#### [RECORDS FOR PROCESSING]
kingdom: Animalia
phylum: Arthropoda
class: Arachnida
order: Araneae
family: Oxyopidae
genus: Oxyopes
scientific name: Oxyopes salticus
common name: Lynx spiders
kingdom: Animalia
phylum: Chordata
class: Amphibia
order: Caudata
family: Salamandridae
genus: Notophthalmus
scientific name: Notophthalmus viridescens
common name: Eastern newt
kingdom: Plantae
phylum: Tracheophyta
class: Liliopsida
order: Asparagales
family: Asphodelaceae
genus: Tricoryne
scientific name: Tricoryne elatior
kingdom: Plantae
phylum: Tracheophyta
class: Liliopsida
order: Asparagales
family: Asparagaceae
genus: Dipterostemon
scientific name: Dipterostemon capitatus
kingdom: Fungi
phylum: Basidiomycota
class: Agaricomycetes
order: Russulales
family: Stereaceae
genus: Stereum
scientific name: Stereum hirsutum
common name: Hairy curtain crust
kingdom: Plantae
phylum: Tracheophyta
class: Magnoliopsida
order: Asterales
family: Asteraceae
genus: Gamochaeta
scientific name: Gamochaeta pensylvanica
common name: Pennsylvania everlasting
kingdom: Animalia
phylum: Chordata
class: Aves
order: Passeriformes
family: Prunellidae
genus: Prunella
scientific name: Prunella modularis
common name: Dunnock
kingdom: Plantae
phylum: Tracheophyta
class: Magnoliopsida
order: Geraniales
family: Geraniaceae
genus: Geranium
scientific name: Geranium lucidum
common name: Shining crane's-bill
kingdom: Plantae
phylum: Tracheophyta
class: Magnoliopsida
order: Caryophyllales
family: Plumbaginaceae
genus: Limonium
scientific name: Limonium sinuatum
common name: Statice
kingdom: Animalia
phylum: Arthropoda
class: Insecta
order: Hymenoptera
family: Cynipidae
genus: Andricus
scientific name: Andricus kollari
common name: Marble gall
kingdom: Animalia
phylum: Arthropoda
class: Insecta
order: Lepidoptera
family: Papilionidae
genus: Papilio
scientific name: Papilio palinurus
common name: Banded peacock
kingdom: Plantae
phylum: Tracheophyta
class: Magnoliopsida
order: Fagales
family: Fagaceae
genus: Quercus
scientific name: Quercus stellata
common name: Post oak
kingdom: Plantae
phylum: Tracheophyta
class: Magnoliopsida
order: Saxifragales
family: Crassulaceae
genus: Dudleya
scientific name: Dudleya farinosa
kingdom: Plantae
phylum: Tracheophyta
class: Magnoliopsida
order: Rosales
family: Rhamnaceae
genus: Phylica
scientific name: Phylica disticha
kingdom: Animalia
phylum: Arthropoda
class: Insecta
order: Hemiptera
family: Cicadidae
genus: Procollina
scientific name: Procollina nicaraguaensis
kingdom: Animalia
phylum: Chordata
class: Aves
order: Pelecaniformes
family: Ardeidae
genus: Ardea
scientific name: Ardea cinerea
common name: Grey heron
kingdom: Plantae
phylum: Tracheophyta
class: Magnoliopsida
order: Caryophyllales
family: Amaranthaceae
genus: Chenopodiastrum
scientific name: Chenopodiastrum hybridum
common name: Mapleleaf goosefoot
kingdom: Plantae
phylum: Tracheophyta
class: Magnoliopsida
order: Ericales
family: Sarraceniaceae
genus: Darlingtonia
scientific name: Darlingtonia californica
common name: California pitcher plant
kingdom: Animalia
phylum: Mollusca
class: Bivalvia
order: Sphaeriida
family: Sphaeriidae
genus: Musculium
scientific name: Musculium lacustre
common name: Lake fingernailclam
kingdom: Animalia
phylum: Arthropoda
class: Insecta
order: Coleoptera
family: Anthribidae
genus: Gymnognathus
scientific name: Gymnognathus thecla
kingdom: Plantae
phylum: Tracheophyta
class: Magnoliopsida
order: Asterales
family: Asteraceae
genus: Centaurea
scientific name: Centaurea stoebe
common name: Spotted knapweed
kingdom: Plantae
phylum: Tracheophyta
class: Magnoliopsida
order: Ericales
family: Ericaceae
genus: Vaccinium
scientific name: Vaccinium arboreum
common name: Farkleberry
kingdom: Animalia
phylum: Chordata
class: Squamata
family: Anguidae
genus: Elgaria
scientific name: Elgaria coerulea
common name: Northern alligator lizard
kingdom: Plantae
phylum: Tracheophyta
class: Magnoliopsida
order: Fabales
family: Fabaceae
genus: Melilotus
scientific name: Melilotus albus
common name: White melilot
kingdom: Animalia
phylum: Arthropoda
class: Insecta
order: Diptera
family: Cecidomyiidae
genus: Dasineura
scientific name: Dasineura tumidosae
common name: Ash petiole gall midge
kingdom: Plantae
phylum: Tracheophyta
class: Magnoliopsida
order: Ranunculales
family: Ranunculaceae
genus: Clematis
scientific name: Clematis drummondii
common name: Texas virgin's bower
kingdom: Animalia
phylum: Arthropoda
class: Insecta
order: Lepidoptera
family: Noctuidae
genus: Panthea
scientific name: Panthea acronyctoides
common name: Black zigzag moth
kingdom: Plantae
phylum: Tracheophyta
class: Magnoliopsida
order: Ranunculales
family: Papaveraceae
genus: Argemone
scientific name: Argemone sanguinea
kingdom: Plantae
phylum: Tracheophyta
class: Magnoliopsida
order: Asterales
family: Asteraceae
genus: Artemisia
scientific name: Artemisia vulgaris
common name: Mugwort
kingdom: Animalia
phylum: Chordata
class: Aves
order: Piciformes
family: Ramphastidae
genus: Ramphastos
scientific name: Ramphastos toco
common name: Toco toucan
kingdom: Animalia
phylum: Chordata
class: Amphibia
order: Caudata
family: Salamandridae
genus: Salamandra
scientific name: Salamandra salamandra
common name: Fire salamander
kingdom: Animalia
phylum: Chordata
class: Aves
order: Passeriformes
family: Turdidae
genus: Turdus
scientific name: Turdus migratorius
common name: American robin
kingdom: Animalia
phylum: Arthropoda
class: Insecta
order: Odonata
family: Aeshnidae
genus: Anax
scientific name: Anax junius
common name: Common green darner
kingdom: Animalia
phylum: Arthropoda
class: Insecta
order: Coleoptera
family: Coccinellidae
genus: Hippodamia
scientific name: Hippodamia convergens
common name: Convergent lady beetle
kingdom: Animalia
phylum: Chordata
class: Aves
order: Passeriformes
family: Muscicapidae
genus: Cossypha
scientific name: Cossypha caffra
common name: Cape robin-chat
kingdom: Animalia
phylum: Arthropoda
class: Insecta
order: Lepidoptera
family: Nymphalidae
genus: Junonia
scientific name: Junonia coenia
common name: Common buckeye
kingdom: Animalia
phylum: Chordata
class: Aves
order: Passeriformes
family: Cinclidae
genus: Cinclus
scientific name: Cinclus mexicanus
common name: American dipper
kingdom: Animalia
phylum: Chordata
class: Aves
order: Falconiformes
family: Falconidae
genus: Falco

#### [AIM OF THE EXERCISE]
Rewrite everything in the entries from the line containing "order: Geraniales" down to the line containing "genus: Centaurea", both lines included, with "common name" changed to "vernacular name" and all else left as it is.

#### [SOLUTION TO THIS EXERCISE]
order: Geraniales
family: Geraniaceae
genus: Geranium
scientific name: Geranium lucidum
vernacular name: Shining crane's-bill
kingdom: Plantae
phylum: Tracheophyta
class: Magnoliopsida
order: Caryophyllales
family: Plumbaginaceae
genus: Limonium
scientific name: Limonium sinuatum
vernacular name: Statice
kingdom: Animalia
phylum: Arthropoda
class: Insecta
order: Hymenoptera
family: Cynipidae
genus: Andricus
scientific name: Andricus kollari
vernacular name: Marble gall
kingdom: Animalia
phylum: Arthropoda
class: Insecta
order: Lepidoptera
family: Papilionidae
genus: Papilio
scientific name: Papilio palinurus
vernacular name: Banded peacock
kingdom: Plantae
phylum: Tracheophyta
class: Magnoliopsida
order: Fagales
family: Fagaceae
genus: Quercus
scientific name: Quercus stellata
vernacular name: Post oak
kingdom: Plantae
phylum: Tracheophyta
class: Magnoliopsida
order: Saxifragales
family: Crassulaceae
genus: Dudleya
scientific name: Dudleya farinosa
kingdom: Plantae
phylum: Tracheophyta
class: Magnoliopsida
order: Rosales
family: Rhamnaceae
genus: Phylica
scientific name: Phylica disticha
kingdom: Animalia
phylum: Arthropoda
class: Insecta
order: Hemiptera
family: Cicadidae
genus: Procollina
scientific name: Procollina nicaraguaensis
kingdom: Animalia
phylum: Chordata
class: Aves
order: Pelecaniformes
family: Ardeidae
genus: Ardea
scientific name: Ardea cinerea
vernacular name: Grey heron
kingdom: Plantae
phylum: Tracheophyta
class: Magnoliopsida
order: Caryophyllales
family: Amaranthaceae
genus: Chenopodiastrum
scientific name: Chenopodiastrum hybridum
vernacular name: Mapleleaf goosefoot
kingdom: Plantae
phylum: Tracheophyta
class: Magnoliopsida
order: Ericales
family: Sarraceniaceae
genus: Darlingtonia
scientific name: Darlingtonia californica
vernacular name: California pitcher plant
kingdom: Animalia
phylum: Mollusca
class: Bivalvia
order: Sphaeriida
family: Sphaeriidae
genus: Musculium
scientific name: Musculium lacustre
vernacular name: Lake fingernailclam
kingdom: Animalia
phylum: Arthropoda
class: Insecta
order: Coleoptera
family: Anthribidae
genus: Gymnognathus
scientific name: Gymnognathus thecla
kingdom: Plantae
phylum: Tracheophyta
class: Magnoliopsida
order: Asterales
family: Asteraceae
genus: Centaurea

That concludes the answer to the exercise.